Smoky Beef Albondigas
with Oven-Roasted Carrots
Cooking time
25 minutes
Servings
2/4
Calories
460 /serving
Smoky Beef Albondigas
with Oven-Roasted Carrots
The word albondigas has it: it sounds round, tasty and Spanish. These beef meatballs are stoked with two types of paprika (one of them smoked) and smothered in a pan sauce bursting with aromatics and cherry tomatoes. Roasted Nantes carrots are the slow-carb choice for plating.
We will send you:
- 250g Canadian-raised lean ground beef
- 1 Onion (or shallot)
- 2 Garlic cloves
- 2 Celery stalks
- 400g Nantes carrots
- 140g Cherry tomatoes
- 30ml Vegetable demi-glace
- 10g Paprika Two Ways spices (sweet paprika, smoked paprika, garlic, onion, oregano, black pepper, kosher salt)
Contains: Sulphites
You will need:
Large pan
Oil
Parchment paper
Salt & pepper (S&P)
Sheet pan
Total Fat
23 g
Saturated Fat
8 g
Sodium
450 mg
Total Carb
36 g
Sugars
16 g
Protein
29 g
Fibre
9 g
Preparation
Roast the carrots
- Preheat the oven to 450°F.
- Halve the carrots lengthwise (quarter if large).
- On a lined sheet pan, toss with a drizzle of oil, ⅓ of the spices and S&P.
- Roast, flipping halfway, 18 to 22 min., until tender.
Mise en place
- Meanwhile, halve, peel and small-dice the onion.
- Small-dice the celery.
- Halve the tomatoes.
- Mince the garlic.
Prepare the meatballs
- In a medium bowl, combine the beef, ½ the garlic, ½ the onions, ½ the remaining spices and S&P.
- Form into 8 meatballs (double for 4 portions).
Cook the meatballs
- In a large pan, heat a drizzle of oil on medium-high.
- Add the meatballs* and cook, partially covered, turning occasionally, 8 to 10 min., until browned and cooked through.
- Transfer to a plate and reserve the pan.
Make the sauce & coat the meatballs
- In the same pan, heat a drizzle of oil on medium-high.
- Add the celery, and remaining onions and garlic. Sauté, 4 to 5 min., until partially cooked.

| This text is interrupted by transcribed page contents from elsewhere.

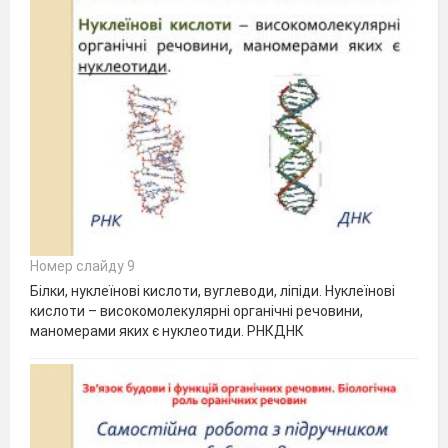
Номер слайду 9
Білки, нуклеїнові кислоти, вуглеводи, ліпіди. Нуклеїнові
кислоти – високомолекулярні органічні речовини,
маномерами яких є нуклеотиди. РНКДНК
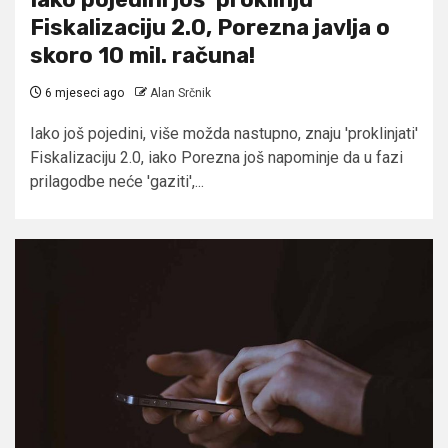
Fiskalizaciju 2.0, Porezna javlja o
skoro 10 mil. računa!
6 mjeseci ago
Alan Srčnik
Iako još pojedini, više možda nastupno, znaju 'proklinjati'
Fiskalizaciju 2.0, iako Porezna još napominje da u fazi
prilagodbe neće 'gaziti',...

- Add the tomatoes, demi-glace, ½ cup water (double for 4 portions), the remaining spices and S&P.
- Cook, stirring occasionally, crushing the tomatoes, 4 to 6 min., until the celery is tender.
- Return the meatballs and cook, spooning the sauce over, 1 to 2 min., until coated.
Plate your dish
- Divide the meatballs, sauce and carrots between your plates. Bon appétit!
*Health Canada recommends cooking ground beef to a minimum internal temperature of 71°C.